Mediation, Aurality, Spectatorship, Opera, Headphones

Abstract

 

Opera scholarship often begins with the voice then moves to the ear. But what if we move in the opposite direction? That is, what can we discover about operatic sounds by focusing on how processes of listening are mediated by social and technological patterns of behavior? I use The Industry’s 2013 production of Christopher Cerrone’s opera Invisible Cities, which relocated the audiovisual space of the opera house to a set of wireless headphones worn by each audience member, to think through these questions. In this article, privileging the ear over the voice allows us to consider the ways digital technologies create equivalent modes of understanding operatic listening as simultaneously fragmented, interstitial, and relational.

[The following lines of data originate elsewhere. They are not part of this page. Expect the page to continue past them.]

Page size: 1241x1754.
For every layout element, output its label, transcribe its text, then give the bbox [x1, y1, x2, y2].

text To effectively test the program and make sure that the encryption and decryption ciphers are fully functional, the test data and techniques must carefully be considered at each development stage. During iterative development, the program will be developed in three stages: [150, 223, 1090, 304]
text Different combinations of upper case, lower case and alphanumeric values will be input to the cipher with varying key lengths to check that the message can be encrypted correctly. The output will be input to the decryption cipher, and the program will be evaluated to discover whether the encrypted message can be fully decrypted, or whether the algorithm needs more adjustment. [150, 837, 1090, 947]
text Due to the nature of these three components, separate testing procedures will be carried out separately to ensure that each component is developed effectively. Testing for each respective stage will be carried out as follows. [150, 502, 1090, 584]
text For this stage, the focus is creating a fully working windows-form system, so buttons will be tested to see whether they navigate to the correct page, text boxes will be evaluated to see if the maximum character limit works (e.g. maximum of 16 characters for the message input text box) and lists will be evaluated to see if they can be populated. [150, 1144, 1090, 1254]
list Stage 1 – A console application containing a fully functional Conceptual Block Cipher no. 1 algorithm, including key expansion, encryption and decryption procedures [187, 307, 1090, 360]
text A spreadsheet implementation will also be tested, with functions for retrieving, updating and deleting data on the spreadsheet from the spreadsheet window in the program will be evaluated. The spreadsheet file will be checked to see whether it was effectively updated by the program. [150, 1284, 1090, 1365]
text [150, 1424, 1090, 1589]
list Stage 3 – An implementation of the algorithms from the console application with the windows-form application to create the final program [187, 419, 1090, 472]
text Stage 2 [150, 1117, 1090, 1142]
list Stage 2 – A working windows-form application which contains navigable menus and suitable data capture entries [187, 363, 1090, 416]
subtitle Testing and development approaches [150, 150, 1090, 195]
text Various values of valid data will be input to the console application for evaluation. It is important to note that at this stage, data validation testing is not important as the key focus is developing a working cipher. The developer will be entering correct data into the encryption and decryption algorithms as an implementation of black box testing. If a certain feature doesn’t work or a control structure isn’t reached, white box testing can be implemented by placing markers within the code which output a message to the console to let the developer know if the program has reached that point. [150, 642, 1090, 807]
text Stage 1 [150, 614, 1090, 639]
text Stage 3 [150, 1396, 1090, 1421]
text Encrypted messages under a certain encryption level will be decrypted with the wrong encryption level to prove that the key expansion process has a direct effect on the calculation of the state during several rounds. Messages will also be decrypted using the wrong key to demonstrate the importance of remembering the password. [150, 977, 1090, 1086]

Rather than focusing on acoustic perception of sound as it relates to the concert hall, as has been productively explored (Eidsheim 2015), here I am interested in highlighting the material significance of the headphones themselves in the production. I put interviews and public press reviews in dialogue with the body of rich scholarship around historical and contemporary modes of listening (Sterne, Ochoa Gautier, Steege). I situate these headphones within a history of mobile listening and behaviors in order to understand what elements shape the twenty-first century operatic ear. I argue that the dissemination of the opera built upon an established sociocultural tradition to show audience members how to successfully listen to the work. In focusing on the headphones, I demonstrate the significance of material technologies in constituting operatic aurality.